──────── Exercise input ────────

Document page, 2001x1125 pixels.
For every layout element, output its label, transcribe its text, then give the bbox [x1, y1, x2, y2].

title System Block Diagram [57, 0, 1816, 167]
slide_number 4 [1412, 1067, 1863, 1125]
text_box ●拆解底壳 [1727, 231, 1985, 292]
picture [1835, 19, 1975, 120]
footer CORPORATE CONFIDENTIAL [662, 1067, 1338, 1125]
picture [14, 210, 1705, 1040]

────────

## Task goal
Your job is to reproduce the listing exactly.

## Answer
Document page, 2001x1125 pixels.
For every layout element, output its label, transcribe its text, then give the bbox [x1, y1, x2, y2].

title System Block Diagram [57, 0, 1816, 167]
slide_number 4 [1412, 1067, 1863, 1125]
text_box ●拆解底壳 [1727, 231, 1985, 292]
picture [1835, 19, 1975, 120]
footer CORPORATE CONFIDENTIAL [662, 1067, 1338, 1125]
picture [14, 210, 1705, 1040]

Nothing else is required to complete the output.